[PROBLEM STATEMENT]:
Down to the last line, repeat the records exactly.

(Transcribed page contents)
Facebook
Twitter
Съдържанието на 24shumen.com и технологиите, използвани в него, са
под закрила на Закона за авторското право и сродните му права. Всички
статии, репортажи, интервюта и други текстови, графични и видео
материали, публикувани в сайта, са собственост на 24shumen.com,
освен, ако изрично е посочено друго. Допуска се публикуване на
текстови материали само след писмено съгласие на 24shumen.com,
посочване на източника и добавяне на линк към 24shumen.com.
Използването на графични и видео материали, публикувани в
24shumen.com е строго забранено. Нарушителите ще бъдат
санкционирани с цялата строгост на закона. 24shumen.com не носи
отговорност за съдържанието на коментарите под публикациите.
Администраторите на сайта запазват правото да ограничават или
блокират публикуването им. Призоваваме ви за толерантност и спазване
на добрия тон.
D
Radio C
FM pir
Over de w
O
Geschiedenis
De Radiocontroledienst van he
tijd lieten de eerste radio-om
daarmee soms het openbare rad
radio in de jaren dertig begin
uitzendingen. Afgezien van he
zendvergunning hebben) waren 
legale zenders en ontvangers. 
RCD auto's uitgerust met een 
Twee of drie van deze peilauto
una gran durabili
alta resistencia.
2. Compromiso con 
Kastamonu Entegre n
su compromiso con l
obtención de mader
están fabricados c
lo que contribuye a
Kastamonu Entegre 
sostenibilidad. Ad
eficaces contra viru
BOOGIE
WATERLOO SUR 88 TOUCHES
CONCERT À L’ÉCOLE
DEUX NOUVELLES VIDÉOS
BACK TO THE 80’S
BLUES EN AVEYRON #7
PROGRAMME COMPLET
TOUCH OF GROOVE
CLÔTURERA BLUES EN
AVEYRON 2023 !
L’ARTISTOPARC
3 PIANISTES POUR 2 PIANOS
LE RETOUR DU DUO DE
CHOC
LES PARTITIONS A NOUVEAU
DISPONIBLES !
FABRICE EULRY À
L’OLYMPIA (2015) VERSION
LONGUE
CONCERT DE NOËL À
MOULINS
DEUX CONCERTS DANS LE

[WRITTEN SOLUTION]:
Facebook
Twitter
Съдържанието на 24shumen.com и технологиите, използвани в него, са
под закрила на Закона за авторското право и сродните му права. Всички
статии, репортажи, интервюта и други текстови, графични и видео
материали, публикувани в сайта, са собственост на 24shumen.com,
освен, ако изрично е посочено друго. Допуска се публикуване на
текстови материали само след писмено съгласие на 24shumen.com,
посочване на източника и добавяне на линк към 24shumen.com.
Използването на графични и видео материали, публикувани в
24shumen.com е строго забранено. Нарушителите ще бъдат
санкционирани с цялата строгост на закона. 24shumen.com не носи
отговорност за съдържанието на коментарите под публикациите.
Администраторите на сайта запазват правото да ограничават или
блокират публикуването им. Призоваваме ви за толерантност и спазване
на добрия тон.
D
Radio C
FM pir
Over de w
O
Geschiedenis
De Radiocontroledienst van he
tijd lieten de eerste radio-om
daarmee soms het openbare rad
radio in de jaren dertig begin
uitzendingen. Afgezien van he
zendvergunning hebben) waren 
legale zenders en ontvangers. 
RCD auto's uitgerust met een 
Twee of drie van deze peilauto
una gran durabili
alta resistencia.
2. Compromiso con 
Kastamonu Entegre n
su compromiso con l
obtención de mader
están fabricados c
lo que contribuye a
Kastamonu Entegre 
sostenibilidad. Ad
eficaces contra viru
BOOGIE
WATERLOO SUR 88 TOUCHES
CONCERT À L’ÉCOLE
DEUX NOUVELLES VIDÉOS
BACK TO THE 80’S
BLUES EN AVEYRON #7
PROGRAMME COMPLET
TOUCH OF GROOVE
CLÔTURERA BLUES EN
AVEYRON 2023 !
L’ARTISTOPARC
3 PIANISTES POUR 2 PIANOS
LE RETOUR DU DUO DE
CHOC
LES PARTITIONS A NOUVEAU
DISPONIBLES !
FABRICE EULRY À
L’OLYMPIA (2015) VERSION
LONGUE
CONCERT DE NOËL À
MOULINS
DEUX CONCERTS DANS LE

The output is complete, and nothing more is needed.